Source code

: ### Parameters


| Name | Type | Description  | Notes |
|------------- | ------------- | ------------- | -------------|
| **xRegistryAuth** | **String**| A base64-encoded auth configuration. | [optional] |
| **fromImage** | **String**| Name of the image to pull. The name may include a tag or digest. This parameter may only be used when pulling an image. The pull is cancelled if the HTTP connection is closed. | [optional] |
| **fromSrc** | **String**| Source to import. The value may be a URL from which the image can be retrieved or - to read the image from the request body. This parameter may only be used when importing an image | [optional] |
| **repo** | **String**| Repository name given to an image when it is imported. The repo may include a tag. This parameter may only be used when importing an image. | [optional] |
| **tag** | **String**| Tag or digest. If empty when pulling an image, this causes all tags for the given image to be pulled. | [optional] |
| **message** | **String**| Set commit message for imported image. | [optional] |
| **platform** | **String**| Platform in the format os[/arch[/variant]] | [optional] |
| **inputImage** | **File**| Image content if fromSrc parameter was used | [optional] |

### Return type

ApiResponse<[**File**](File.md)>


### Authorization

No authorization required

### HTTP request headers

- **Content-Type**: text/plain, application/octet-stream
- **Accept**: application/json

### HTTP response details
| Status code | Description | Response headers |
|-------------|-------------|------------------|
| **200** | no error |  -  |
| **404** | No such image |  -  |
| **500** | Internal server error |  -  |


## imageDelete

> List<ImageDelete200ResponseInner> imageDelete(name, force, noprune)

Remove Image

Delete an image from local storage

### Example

Task description: Can you reproduce every line of the records above verbatim, keeping each character and line break unchanged?

Solution to the problem:
Source code

: ### Parameters


| Name | Type | Description  | Notes |
|------------- | ------------- | ------------- | -------------|
| **xRegistryAuth** | **String**| A base64-encoded auth configuration. | [optional] |
| **fromImage** | **String**| Name of the image to pull. The name may include a tag or digest. This parameter may only be used when pulling an image. The pull is cancelled if the HTTP connection is closed. | [optional] |
| **fromSrc** | **String**| Source to import. The value may be a URL from which the image can be retrieved or - to read the image from the request body. This parameter may only be used when importing an image | [optional] |
| **repo** | **String**| Repository name given to an image when it is imported. The repo may include a tag. This parameter may only be used when importing an image. | [optional] |
| **tag** | **String**| Tag or digest. If empty when pulling an image, this causes all tags for the given image to be pulled. | [optional] |
| **message** | **String**| Set commit message for imported image. | [optional] |
| **platform** | **String**| Platform in the format os[/arch[/variant]] | [optional] |
| **inputImage** | **File**| Image content if fromSrc parameter was used | [optional] |

### Return type

ApiResponse<[**File**](File.md)>


### Authorization

No authorization required

### HTTP request headers

- **Content-Type**: text/plain, application/octet-stream
- **Accept**: application/json

### HTTP response details
| Status code | Description | Response headers |
|-------------|-------------|------------------|
| **200** | no error |  -  |
| **404** | No such image |  -  |
| **500** | Internal server error |  -  |


## imageDelete

> List<ImageDelete200ResponseInner> imageDelete(name, force, noprune)

Remove Image

Delete an image from local storage

### Example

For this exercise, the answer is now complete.